PDA

View Full Version : Break the depth limit of 20?


WebSpider
02-07-2005, 01:10 AM
Is the Depth limit of 20 a script limitation? a resource limitation? some sort of loop avoidance?

I ask because I tried to spider a directory where each new page of results is considered a new level, and there are categories with more than 20 pages.

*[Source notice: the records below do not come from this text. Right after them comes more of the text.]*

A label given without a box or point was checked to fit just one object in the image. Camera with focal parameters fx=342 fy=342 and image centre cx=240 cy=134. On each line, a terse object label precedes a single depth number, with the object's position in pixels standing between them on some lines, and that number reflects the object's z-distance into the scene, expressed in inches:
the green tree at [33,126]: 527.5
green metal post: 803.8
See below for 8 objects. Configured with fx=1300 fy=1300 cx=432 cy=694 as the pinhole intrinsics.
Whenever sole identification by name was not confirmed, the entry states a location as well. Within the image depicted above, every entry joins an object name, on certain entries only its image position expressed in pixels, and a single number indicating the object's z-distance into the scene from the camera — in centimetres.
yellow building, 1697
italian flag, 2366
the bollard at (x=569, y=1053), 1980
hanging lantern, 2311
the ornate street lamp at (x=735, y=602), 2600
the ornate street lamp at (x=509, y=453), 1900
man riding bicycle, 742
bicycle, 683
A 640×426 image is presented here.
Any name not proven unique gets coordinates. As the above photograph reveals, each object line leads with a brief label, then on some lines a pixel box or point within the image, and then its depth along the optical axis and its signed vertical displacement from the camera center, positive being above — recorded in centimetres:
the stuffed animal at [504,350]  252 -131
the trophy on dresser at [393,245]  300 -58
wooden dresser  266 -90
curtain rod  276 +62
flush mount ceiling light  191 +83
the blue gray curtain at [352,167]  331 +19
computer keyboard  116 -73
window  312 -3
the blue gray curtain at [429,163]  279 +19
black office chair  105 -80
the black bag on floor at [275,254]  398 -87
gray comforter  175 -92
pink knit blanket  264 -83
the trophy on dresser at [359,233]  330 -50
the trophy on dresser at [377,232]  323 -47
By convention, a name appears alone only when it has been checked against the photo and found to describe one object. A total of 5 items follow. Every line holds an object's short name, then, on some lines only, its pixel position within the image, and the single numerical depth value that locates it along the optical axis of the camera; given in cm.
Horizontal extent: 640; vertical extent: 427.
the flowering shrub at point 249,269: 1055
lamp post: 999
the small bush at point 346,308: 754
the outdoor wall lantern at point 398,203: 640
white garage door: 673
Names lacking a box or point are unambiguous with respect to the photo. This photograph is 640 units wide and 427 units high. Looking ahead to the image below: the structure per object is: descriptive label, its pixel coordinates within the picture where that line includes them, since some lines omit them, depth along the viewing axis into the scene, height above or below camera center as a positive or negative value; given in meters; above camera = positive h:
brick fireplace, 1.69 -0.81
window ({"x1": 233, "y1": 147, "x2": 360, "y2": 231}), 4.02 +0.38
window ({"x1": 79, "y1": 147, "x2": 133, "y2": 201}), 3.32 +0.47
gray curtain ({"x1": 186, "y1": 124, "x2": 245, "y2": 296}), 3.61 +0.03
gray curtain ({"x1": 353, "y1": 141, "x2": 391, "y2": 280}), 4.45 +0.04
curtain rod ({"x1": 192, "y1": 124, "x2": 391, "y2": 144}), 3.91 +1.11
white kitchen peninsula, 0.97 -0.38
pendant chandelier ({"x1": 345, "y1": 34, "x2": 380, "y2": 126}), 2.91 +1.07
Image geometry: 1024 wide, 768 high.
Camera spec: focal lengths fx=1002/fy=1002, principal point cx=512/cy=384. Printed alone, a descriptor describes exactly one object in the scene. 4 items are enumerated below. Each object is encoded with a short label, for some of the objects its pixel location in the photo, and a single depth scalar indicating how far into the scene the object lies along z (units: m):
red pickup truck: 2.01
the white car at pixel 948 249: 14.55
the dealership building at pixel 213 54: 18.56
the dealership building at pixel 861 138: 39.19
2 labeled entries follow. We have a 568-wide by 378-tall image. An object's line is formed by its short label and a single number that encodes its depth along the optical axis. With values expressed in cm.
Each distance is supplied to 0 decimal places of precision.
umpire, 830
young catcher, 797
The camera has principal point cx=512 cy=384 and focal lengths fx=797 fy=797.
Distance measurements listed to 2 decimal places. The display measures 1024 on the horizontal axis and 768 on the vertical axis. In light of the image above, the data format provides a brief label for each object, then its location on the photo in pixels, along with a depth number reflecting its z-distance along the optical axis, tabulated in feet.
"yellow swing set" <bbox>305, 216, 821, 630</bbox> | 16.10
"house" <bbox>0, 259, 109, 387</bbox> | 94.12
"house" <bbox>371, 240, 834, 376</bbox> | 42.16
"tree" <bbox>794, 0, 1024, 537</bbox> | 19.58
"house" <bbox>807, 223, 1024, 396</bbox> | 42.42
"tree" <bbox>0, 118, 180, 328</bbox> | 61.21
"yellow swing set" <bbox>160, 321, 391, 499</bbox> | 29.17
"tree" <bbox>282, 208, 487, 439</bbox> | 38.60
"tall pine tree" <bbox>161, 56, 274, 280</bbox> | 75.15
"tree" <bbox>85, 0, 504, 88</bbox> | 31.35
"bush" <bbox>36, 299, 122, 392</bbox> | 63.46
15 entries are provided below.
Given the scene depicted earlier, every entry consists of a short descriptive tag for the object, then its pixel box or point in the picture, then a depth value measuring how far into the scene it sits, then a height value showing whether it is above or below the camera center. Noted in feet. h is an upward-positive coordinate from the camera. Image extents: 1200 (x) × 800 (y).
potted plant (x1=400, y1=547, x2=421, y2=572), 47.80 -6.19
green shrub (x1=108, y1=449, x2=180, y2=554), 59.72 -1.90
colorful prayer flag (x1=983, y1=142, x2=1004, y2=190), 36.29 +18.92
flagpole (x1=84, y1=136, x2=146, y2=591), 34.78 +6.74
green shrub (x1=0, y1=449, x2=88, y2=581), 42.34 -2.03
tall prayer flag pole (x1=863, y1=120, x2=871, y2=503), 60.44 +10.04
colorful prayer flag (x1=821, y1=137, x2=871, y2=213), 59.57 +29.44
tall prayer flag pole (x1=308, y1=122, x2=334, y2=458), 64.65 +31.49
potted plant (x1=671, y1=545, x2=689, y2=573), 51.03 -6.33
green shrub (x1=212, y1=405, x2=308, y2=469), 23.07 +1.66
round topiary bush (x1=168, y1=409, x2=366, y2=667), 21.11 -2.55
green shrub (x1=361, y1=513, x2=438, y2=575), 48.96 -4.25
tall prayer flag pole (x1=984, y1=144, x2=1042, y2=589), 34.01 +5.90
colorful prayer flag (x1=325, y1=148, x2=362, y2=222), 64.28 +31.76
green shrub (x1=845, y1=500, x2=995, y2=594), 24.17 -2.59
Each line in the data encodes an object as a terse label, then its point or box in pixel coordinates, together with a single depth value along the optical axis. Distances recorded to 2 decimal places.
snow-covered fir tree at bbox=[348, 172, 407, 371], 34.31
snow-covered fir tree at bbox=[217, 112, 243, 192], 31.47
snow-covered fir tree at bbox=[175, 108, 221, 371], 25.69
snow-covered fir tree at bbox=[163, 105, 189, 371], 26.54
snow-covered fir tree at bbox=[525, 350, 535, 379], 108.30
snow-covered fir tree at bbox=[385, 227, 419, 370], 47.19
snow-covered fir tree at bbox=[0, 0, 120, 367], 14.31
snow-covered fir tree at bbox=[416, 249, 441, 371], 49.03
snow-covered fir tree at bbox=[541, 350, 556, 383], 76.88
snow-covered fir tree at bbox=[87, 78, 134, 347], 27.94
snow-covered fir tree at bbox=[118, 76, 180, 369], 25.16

Can we break this limit somehow?

Thanks!

Charter
02-07-2005, 02:32 AM
Just change it in the config file:

define('SPIDER_MAX_LIMIT',20); // max (re)index search depth - used for shell and admin panel dropdown
define('RESPIDER_LIMIT',5); // max update search depth - only used for browser, not used for shell

define('LINKS_MAX_LIMIT',20); // max (re)index links per - used for shell and admin panel dropdown
define('RELINKS_LIMIT',5); // max update links per - only used for browser, not used for shell

WebSpider
02-07-2005, 06:47 AM
Thanks-a-bunch Charter!

Off-side, are you the only developer behind PHPDigger? Do u take donations?

Charter
02-07-2005, 12:16 PM
Antoine was the previous developer, releasing the initial version through v.1.6.2, and I have since been the current developer. There have also been contributions posted in the forums and/or listed in the CREDITS, CHANGELOG, and README files. Some history about the change in developers can be found here (http://www.phpdig.net/navigation.php?action=news).

WebSpider
02-08-2005, 02:19 PM
Thanks.

I changed the depth limit to 60 and now i try to rerun the spider over the same domain so it will add the rest of links not spidered beyond the initial 20 hops, however it won't spider any link but the very first page and then stop.

Ideas?

Charter
02-08-2005, 06:06 PM
Check the values in the update sites table via the admin panel.

WebSpider
02-08-2005, 11:11 PM
They match my proposals: depth 60 and links 0 (aka all).

Charter
02-09-2005, 11:30 AM
Some thoughts...

- Try using the textbox, 60, 0, no.
- View the robots.txt file for changes.
- Look for meta revisit-after/robots tags.
- Enter the site at a different location.

WebSpider
02-09-2005, 02:18 PM
- Used both text and combo box
- No robots.txt present
- No revisits on the code
- Thats the only thing i should try now. However, does it make sense to index both www.domain.com and domain.com when they're 99% of the times the same thing? shouldn't this be implemented (even as a switch?) on the code of the digger?

Charter
02-09-2005, 02:21 PM
Set PHPDIG_IN_DOMAIN to true in the config file.